Milos abrió la boca, dispuesto a replicar aquella decisión, pero al instante se detuvo. Su compañero le tomó del brazo y le llevó fuera de la tienda. Confieso que no supe qué hacer, ni si quiera qué decir. ¿Debía seguir a Milos? Él era mi dueño, o al menos, él ostentaba los papeles de mi libertad.
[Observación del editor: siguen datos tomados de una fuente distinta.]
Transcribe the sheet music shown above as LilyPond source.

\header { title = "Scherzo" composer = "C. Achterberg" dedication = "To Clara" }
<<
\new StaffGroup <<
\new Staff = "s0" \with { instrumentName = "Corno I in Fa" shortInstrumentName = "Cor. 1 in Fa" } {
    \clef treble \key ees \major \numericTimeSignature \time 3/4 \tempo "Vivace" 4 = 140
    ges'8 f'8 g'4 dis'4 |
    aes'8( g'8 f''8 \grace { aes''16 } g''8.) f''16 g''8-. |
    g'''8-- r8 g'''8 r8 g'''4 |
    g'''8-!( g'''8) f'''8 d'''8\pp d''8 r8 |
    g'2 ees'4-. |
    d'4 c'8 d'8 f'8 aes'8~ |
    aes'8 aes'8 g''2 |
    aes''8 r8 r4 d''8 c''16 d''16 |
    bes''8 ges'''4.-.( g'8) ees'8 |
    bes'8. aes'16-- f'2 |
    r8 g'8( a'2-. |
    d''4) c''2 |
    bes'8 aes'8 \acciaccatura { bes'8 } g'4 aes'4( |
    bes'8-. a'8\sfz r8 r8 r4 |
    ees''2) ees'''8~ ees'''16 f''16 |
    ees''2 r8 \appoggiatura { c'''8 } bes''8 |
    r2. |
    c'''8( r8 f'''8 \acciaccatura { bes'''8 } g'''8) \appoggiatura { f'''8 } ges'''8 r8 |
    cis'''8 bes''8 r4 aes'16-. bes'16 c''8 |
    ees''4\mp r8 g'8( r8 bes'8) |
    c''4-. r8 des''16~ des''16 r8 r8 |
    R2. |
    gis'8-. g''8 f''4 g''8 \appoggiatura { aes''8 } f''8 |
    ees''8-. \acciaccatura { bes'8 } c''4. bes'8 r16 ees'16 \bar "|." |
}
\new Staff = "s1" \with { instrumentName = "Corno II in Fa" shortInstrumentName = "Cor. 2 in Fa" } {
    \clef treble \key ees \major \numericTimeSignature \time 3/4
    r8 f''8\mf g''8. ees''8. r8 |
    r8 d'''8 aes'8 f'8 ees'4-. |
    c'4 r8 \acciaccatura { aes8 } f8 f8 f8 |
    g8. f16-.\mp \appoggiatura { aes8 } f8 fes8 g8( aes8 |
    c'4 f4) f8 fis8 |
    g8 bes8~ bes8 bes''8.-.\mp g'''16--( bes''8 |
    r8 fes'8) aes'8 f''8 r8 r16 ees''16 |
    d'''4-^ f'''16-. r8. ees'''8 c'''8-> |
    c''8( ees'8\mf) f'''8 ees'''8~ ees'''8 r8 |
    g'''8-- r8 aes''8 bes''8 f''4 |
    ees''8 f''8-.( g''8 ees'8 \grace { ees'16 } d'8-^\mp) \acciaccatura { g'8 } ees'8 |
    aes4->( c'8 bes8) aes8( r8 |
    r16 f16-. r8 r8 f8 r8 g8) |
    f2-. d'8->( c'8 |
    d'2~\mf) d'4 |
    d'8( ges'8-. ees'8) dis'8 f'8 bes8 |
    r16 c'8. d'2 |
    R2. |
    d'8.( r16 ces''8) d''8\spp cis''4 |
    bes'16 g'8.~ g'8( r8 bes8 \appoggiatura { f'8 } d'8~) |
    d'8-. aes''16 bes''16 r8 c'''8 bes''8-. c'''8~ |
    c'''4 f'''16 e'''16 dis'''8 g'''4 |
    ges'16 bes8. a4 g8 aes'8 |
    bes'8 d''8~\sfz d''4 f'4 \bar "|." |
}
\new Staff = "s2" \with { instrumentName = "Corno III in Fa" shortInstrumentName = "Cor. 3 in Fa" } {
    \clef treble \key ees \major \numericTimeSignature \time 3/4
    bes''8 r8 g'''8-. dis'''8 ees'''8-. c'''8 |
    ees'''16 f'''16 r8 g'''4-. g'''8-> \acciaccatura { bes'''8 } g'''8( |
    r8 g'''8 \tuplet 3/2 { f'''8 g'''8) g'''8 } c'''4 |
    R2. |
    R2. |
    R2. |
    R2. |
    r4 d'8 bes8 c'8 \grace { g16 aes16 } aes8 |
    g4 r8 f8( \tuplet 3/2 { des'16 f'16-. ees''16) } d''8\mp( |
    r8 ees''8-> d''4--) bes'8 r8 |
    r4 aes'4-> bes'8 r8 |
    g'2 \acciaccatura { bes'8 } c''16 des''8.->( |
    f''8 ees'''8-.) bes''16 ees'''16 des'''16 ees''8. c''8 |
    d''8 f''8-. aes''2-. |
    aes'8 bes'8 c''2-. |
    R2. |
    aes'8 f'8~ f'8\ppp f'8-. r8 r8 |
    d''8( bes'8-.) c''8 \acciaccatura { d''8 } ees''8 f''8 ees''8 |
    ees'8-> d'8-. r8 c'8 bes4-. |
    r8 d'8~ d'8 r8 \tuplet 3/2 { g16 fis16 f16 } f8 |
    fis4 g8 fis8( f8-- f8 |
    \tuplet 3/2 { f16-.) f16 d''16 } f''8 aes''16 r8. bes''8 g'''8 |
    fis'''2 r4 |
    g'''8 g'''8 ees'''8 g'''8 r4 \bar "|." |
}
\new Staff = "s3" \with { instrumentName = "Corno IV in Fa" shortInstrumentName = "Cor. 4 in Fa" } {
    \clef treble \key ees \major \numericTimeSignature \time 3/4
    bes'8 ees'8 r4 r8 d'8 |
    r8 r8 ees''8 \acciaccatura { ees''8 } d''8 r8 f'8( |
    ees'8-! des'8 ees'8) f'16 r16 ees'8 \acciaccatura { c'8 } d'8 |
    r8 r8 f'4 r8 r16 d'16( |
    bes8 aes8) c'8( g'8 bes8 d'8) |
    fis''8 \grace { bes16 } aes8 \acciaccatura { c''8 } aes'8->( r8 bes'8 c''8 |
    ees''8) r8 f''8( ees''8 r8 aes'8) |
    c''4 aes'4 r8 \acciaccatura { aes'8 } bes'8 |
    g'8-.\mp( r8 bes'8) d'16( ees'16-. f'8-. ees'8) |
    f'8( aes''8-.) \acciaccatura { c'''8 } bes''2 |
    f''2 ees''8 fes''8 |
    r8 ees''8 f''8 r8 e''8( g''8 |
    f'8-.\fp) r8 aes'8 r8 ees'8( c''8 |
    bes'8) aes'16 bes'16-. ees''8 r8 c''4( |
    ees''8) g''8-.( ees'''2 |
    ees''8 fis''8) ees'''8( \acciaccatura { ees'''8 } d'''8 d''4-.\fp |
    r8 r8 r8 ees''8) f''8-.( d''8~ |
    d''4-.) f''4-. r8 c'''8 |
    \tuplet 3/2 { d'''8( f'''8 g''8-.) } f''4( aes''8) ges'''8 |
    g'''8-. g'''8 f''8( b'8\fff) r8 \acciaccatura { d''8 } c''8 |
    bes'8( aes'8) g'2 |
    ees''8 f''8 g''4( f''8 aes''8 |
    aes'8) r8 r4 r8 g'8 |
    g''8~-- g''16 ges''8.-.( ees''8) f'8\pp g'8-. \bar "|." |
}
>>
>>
Pero el hombre que tenía delante ostentaba el poder de aquel improvisado asentamiento. ¿Qué debía hacer?
—Llegaron noticias de un ataque al otro extremo del continente— comentó sin interés mientras retomaba su labor con la espada —¿Ha habido sobrevivientes?
—No — el aire se escapó de mi cuerpo por unos segundos, decirlo por primera en alto me provocaba un dolor que ardía en el pecho—. Everial ha muerto, ya no queda nada.
—Eso no es cierto— aquello me pilló desprevenida, levanté la mirada y vi que había dejado su espada y me observaba con gran seriedad—. Everial fue el que inició todo el movimiento revolucionario contra el Imperio Asher. Les debemos respeto y admiración, y hasta que todos los sublevados no muramos, Everial no morirá.
"Everial no morirá" me repetí de nuevo y aquello hizo que el pelo se me erizara y las lágrimas me empañaran los ojos. No entendía por qué estaba reaccionando de aquella forma, me había repetido centenares de veces que ya no quedaba ningún tipo de esperanza. Ni para mi pueblo, ni para mí. Pero que aquel hombre, que no me conocía de nada, tratara de animarme hizo que me diera cuenta que era muy vulnerable. Y le odié por ello, pero también se lo agradecí porque aquello era lo más humano que había sentido desde el inicio de mi esclavitud.
—Kael, el castigo va a comenzar.
Un hombre de avanzada edad entró en la tienda, apenas me miró. Su atención estaba exclusivamente puesta en su jefe.
—No me interesa asistir, Silas. Pero trata de que el fustigador no se pase con la fuerza. Quiero que sea un aviso, únicamente. No tiene culpa de que le hayan inculcado eso desde pequeño, pero debe aprender.
El anciano asintió y se marchó por el mismo lado en el que vino. Aunque me percaté de que antes de marcharse, en el momento en el que se volteó, aprovechó para darme un breve vistazo. Seguro que estaba en boca de todos. Era el chisme que entretendría al personal por lo menos durante una semana, y que aquel anciano me viera llorando, no iba a menguar el interés por mí.